Microsoft didn't have competition in the 90s. Apple has plenty of competition, they've just built up a competitive advantage which is their fully-integrated platform. Googles been trying to build one on the Pixel for years and haven't come close to their success.
Apples been doing this "next level of nefarious" since the App Store's introduction in iPhoneOS 3.0, and it's been fine up to this point, otherwise the platform (and consequentially the apps on these platform -- spotify) wouldn't have thrived the way it did.
What competition? Apple has a 87% market share amongst US teenage population[1], Epic's core gamer market. It's basically a monopoly amongst their core demographic which will grow up to be adults with jobs and paycheck and guess what they'll buy? More Apple. With <13% market share Android isn't even in the race.

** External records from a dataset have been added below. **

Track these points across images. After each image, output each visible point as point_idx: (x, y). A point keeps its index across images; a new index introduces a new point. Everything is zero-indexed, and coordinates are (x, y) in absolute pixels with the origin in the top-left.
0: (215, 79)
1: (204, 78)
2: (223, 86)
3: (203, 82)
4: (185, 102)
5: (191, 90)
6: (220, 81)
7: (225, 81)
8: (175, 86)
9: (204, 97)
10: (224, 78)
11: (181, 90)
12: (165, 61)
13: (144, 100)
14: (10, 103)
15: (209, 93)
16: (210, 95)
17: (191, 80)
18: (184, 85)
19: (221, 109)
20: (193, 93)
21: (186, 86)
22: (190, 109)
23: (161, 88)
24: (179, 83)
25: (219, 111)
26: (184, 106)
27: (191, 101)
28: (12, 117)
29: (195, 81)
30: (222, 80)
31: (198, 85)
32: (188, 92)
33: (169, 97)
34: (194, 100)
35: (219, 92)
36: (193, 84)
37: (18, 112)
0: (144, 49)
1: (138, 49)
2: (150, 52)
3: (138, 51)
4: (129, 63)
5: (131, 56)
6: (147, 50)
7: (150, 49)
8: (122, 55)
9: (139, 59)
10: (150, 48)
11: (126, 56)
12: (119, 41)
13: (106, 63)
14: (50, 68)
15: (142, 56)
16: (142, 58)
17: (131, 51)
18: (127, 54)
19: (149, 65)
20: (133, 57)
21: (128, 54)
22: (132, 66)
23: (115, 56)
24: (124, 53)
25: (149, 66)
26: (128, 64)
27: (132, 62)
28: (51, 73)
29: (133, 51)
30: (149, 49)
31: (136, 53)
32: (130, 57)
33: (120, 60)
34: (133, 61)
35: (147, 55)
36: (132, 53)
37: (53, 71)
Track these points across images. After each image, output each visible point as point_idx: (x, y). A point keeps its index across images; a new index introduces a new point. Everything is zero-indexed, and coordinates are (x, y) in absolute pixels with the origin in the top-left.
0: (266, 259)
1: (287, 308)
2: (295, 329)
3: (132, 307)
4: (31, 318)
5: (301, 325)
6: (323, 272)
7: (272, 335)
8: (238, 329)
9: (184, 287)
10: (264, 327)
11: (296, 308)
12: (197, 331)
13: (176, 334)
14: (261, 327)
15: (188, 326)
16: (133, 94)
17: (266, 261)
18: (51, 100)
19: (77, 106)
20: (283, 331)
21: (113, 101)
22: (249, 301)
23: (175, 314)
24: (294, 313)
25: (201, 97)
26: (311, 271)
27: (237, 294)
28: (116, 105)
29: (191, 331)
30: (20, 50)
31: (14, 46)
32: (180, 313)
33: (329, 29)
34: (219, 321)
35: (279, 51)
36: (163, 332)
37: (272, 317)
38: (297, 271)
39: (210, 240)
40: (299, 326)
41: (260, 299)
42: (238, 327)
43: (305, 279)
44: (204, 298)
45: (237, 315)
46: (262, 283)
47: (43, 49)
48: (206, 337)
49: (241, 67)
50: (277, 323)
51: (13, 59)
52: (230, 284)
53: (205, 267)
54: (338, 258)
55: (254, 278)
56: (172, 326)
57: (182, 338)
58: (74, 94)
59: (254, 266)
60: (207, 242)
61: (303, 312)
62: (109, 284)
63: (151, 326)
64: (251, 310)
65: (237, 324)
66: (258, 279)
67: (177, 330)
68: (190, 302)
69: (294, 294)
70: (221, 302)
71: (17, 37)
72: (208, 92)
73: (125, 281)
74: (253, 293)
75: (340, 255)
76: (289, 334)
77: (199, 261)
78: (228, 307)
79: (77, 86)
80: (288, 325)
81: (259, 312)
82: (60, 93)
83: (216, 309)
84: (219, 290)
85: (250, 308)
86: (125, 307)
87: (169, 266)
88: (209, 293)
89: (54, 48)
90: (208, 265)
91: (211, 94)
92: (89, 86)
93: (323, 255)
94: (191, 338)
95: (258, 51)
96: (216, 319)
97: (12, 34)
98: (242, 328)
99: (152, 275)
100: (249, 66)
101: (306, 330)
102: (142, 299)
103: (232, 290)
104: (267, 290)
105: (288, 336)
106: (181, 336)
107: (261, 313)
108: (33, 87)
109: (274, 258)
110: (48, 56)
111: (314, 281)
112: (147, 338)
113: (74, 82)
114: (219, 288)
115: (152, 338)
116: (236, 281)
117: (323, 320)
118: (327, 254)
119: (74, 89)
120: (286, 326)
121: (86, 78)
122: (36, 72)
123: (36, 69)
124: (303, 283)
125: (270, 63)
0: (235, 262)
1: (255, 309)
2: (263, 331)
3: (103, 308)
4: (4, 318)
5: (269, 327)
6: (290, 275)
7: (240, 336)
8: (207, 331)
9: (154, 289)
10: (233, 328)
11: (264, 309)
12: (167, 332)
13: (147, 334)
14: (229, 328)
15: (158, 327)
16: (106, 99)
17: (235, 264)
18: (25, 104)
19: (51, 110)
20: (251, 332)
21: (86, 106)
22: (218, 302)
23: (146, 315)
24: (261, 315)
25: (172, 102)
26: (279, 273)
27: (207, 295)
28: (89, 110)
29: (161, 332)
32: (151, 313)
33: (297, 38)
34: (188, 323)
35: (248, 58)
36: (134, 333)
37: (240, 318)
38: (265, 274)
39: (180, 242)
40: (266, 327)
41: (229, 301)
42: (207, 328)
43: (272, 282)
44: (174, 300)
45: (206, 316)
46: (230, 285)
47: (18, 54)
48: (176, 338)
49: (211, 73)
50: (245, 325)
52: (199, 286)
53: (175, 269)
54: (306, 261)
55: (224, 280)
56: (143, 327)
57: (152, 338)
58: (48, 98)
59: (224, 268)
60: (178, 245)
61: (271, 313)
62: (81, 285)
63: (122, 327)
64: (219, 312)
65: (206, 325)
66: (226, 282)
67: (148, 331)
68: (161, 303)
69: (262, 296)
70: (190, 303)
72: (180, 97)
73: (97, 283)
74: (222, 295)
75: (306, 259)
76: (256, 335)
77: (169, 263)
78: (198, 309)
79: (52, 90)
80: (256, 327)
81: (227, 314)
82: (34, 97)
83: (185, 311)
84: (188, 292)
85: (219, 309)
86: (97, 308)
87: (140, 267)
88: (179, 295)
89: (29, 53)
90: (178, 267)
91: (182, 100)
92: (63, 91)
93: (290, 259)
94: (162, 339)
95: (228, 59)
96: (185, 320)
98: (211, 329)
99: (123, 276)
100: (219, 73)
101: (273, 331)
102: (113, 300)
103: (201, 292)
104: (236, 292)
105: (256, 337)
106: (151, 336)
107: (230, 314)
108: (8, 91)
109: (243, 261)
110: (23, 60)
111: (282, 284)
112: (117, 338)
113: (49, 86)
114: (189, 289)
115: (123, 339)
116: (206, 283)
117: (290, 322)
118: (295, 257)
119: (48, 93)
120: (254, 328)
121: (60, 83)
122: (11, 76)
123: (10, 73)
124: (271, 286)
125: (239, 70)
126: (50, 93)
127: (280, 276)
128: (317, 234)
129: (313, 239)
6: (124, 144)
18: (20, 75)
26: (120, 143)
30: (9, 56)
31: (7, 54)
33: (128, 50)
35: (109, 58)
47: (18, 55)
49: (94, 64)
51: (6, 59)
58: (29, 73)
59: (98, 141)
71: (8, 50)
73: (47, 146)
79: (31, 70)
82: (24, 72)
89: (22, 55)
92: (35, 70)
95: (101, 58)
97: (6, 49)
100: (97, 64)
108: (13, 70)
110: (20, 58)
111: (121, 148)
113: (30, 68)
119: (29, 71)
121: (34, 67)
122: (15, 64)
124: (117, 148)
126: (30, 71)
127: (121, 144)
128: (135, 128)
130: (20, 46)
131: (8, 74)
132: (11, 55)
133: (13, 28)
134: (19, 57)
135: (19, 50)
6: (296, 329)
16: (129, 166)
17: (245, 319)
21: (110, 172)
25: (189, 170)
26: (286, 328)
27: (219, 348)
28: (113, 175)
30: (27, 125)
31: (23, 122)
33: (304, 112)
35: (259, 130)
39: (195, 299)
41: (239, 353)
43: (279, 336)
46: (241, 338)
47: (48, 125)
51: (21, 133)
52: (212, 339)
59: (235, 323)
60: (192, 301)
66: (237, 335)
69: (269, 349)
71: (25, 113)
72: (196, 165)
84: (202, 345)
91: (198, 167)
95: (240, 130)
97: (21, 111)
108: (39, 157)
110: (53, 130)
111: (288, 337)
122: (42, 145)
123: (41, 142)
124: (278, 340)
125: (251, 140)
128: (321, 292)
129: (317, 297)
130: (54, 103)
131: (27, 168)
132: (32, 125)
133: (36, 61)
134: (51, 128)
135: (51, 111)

I find it frustrating when people think something can't be a trust just because one can imagine hoops a consumer could jump through to find an alternative. Switching from iPhone to Android is onerous, and most users are locked into multi-year payments contracts for the device they have.
A healthy competitive environment should have 10+ options. The fact that two massive corporations have the entire space locked up is not sufficiently competitive nor healthy for consumers.
The previously existing competition should have competed rather than completely fucking up. Both Apple and Google started as complete underdogs in the phone market.
Many current Android manufacturers used to built phones running their own platforms or Windows Mobile. Symbian, Windows Mobile, PalmOS, and BlackBerry all died not because Apple or Google somehow hamstrung them but because they sucked compared to what Apple and Google were selling.
I agree that would have been nice. But that is not the consumer's fault; it is however in the consumer's interest to have strong antitrust laws which restore a competitive environment.
I think what Apple is doing is more similar to Nintendo I the 80s with their "seal of quality".
There where a couple of companies that circumvented their security mechanisms and went to court. Was that wrong of Nintendo?
My opinion is that, as long as people keep buying and using it, Apple can do whatever they want in their platforms.
They will change when most app devs coordinately delete their apps from the store, in a mass "strike" or when customers stop paying for their shitty phones.
> They will change when most app devs coordinately delete their apps from the store, in a mass "strike" or when customers stop paying for their shitty phones.
(Android user here.)
Apple doesn't make shitty phones, far from it. Solid build quality, performance and stability across the board... there are very few Android devices that can compete with Apple and almost all come from Samsung.
Since Epic is fighting Apple, let’s overlook the fact it is charged by the FTC for using dark patterns to sell virtual costumes for billions; an interesting choice for a champion of consumer rights.
It's hard to compare anything else to MS in the 90's because Windows (and Excel) had 90%+ marketshare. MS was able to strong arm companies into doing what they wanted by threatening to withhold Windows licenses.
The MS case and recently lost Google case are closer to each other than anything going on with Apple.
Apples been doing this "next level of nefarious" since the App Store's introduction in iPhoneOS 3.0, and it's been fine up to this point, otherwise the platform (and consequentially the apps on these platform -- spotify) wouldn't have thrived the way it did.